I’ve always loved design and designing. Photography, writing, making jewelry, arranging a room – I love the creative process of putting things together. Being in Panama, I am exposed to an endless amount of pattern, color, texture – the cultural and artistic products of Panama’s people and history.
Casco Viejo is a stop on every tourist’s map when they come through Panama City. This, of course, is great for the economy but not always so great for the integrity of the cultural art being produced. As Casco Viejo slowly gentrifies and as more condemned and deteriorated buildings are being restored, it is always exciting and interesting to see what new storefront may take its place. All too often however, within one week, a little makeshift, pop-up store will open that is selling EXACTLY the same products as all the rest of them. I am left wandering from shop to shop sometimes just making price comparisons while wondering how in the world each of these shops manages to stay in business with so much local competition.
Since we moved here three years ago, there has always been one gallery in particular that stands above and beyond the rest. It is unique, it is different, it is particular and so well-thought out. Not only is this shop one that I always suggest to friends and family, but it is one that I sometimes just walk through with Joaquin, to take a peek and sometimes pick up a special gift for people back home (and myself if I just can’t resist). Beyond the variety of pieces and the extreme attention to detail, this gallery has a fabulous ethical stance, which makes me love it all the more.
Karavan Gallery, is just one block from my house, on Calle 3 between Avenida A and Avenida Central. It’s view mirrors my living room windows of El Arco Chato ruins. Karavan Gallery was opened just over 5 years ago by a friend, Rosina Ynzenga, who moved to Panama from Spain. Rosina moved here to Panama as a Photo Journalist with a killer eye for design, a deep respect for artistic tradition, and a business mind that seems to be led with a generous heart. Not long after moving to Panama, Rosina saw a need to support the products that were being sold by so many indigenous groups. She identified the incredible beauty in their various techniques but not exactly in the authenticity of the final products themselves. She began working with two Kuna women, creating and designing the traditional Mola pillows and learned that many traditions were being lost in the shuffle as tribes such as the Kuna, Embera, and Ngabe-Bugle were compromising their products by creating what they believed to be more desirable to the endless buses of tourists coming through the city.

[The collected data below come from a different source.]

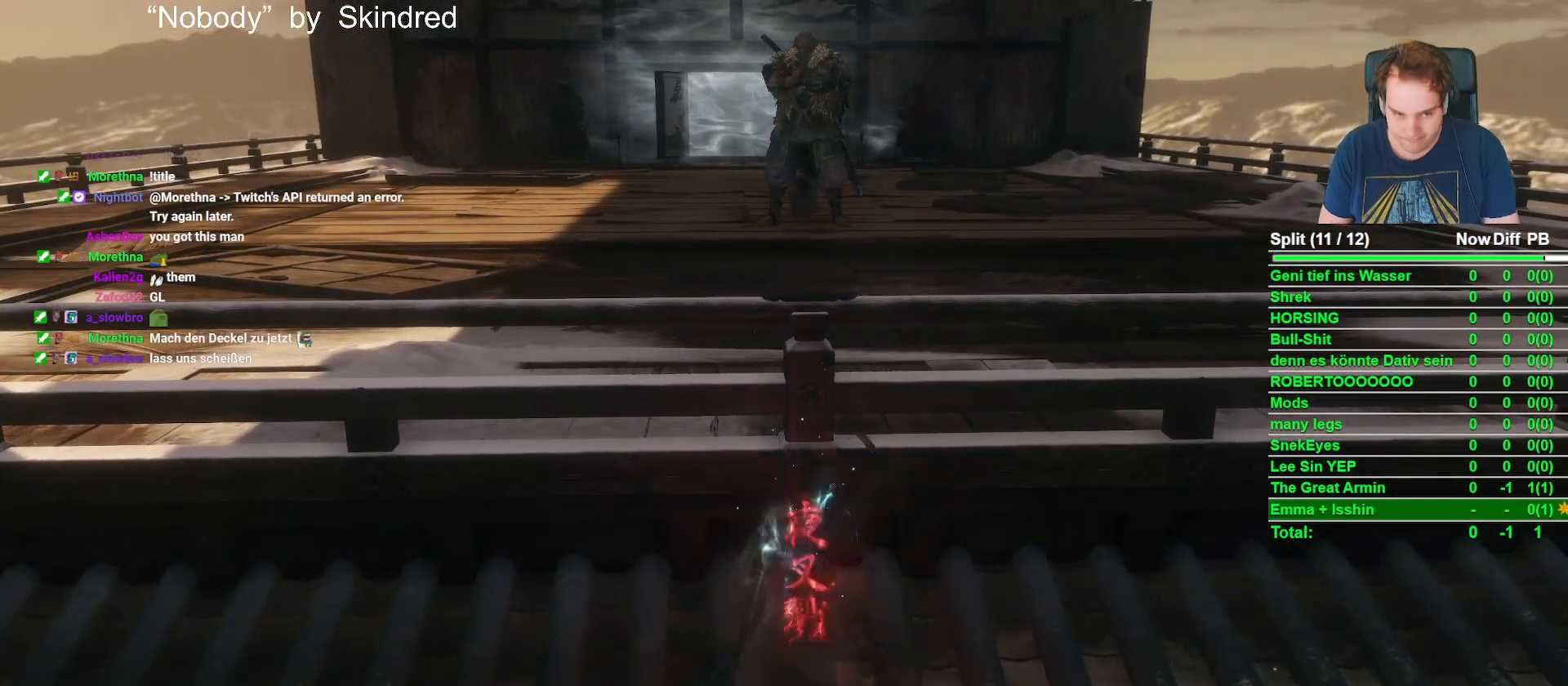
{"buttons": [], "left_stick": "center", "right_stick": "center", "button_events": []}
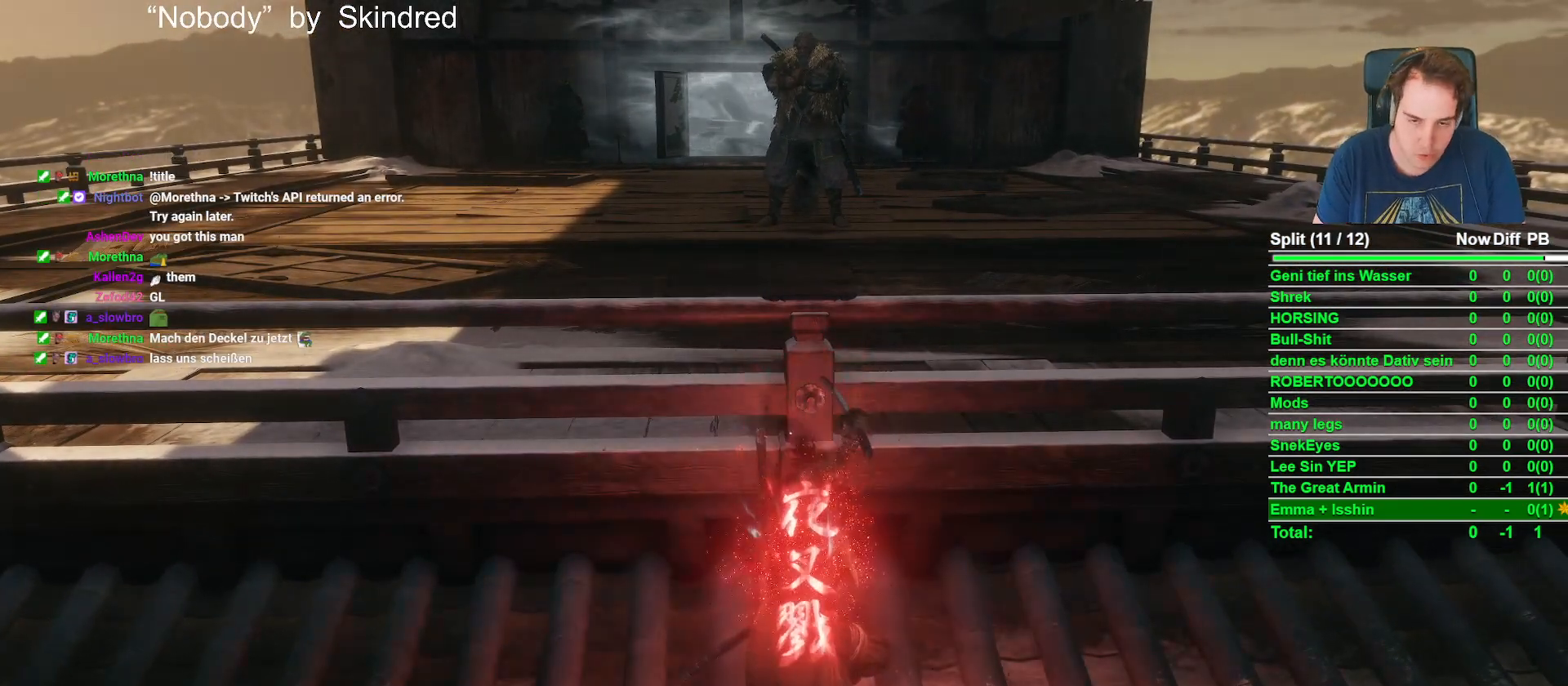
{"buttons": [], "left_stick": "up", "right_stick": "center", "button_events": [[217, "A", "down"], [367, "A", "up"]]}
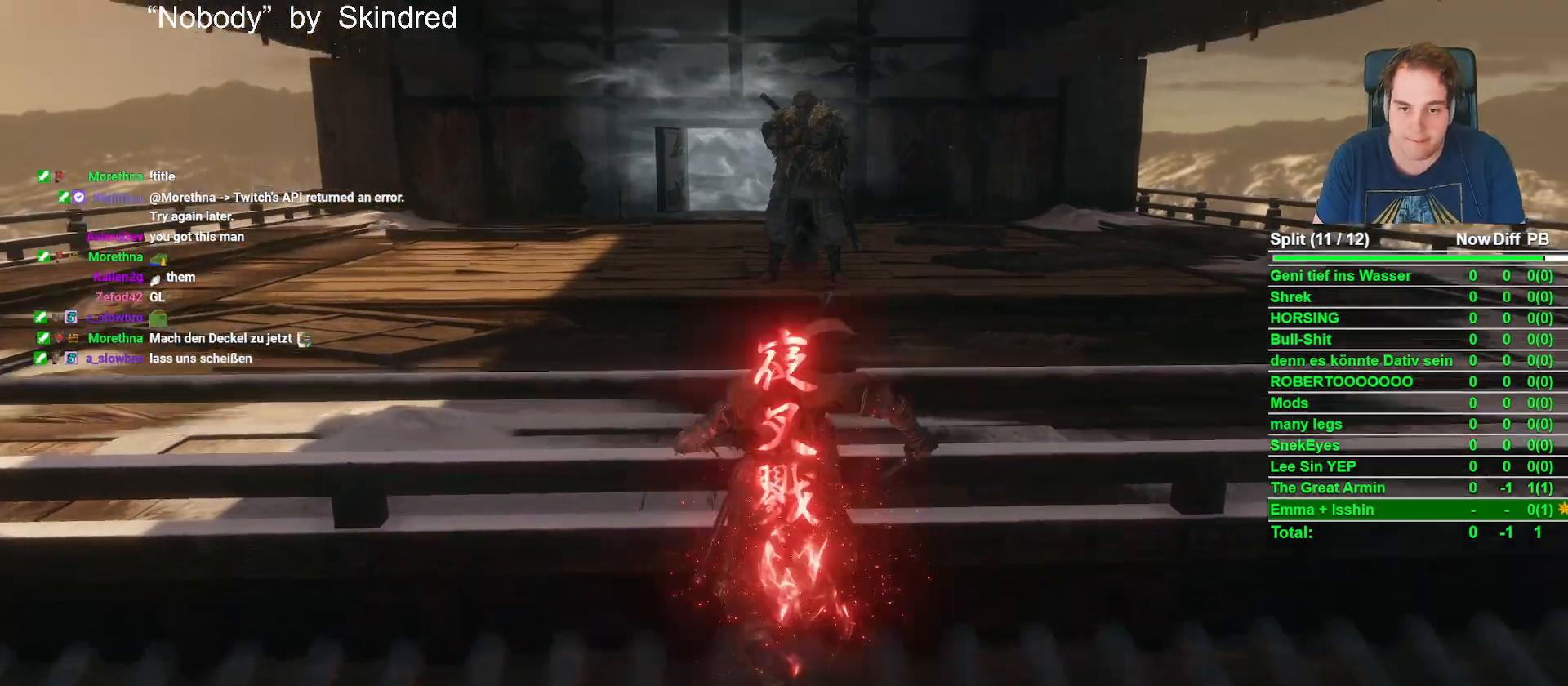
{"buttons": ["B", "L2", "R2"], "left_stick": "up", "right_stick": "center", "button_events": [[200, "L2", "down"], [200, "R2", "down"], [367, "B", "down"]]}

Today, Rosina collaborates with over 180 women and 20 men, from various tribes, all of whom have different skills and artistic traditions. The range of products in her gallery is wide; colors and patterns explode and compete, yet somehow it all has a balance. Her name and gallery has been spread by word-of-mouth as a place to collaborate and sell traditional art and meanwhile, Rosina has become a positive influence on the autonomy of many tribes and their traditions. Until very recently the workshop that acts as a hub for all of these artists, was actually Rosina’s home. If you ever have the chance to visit Karavan Gallery, you’re likely to see 2-3 Kuna women gathered, sewing, and designing during shop hours.
Rosina (Karavan Gallery) started a foundation called Fundacion Mua Mua – a “cultural rescue” to help maintain the integrity of historic and artistic forms of expression within indigenous tribes in Panama. At Fundacion Mua Mua, artistic traditions are shared, taught, learned and maintained. The youth are not only learning and preserving tradition, but they are seeing first-hand that it can also be a business and a livelihood.
In a world that has become so industrialized and where things are manufactured and sold in bulk with hardly a trace of tradition, Karavan Gallery is my local slice of creative goodness.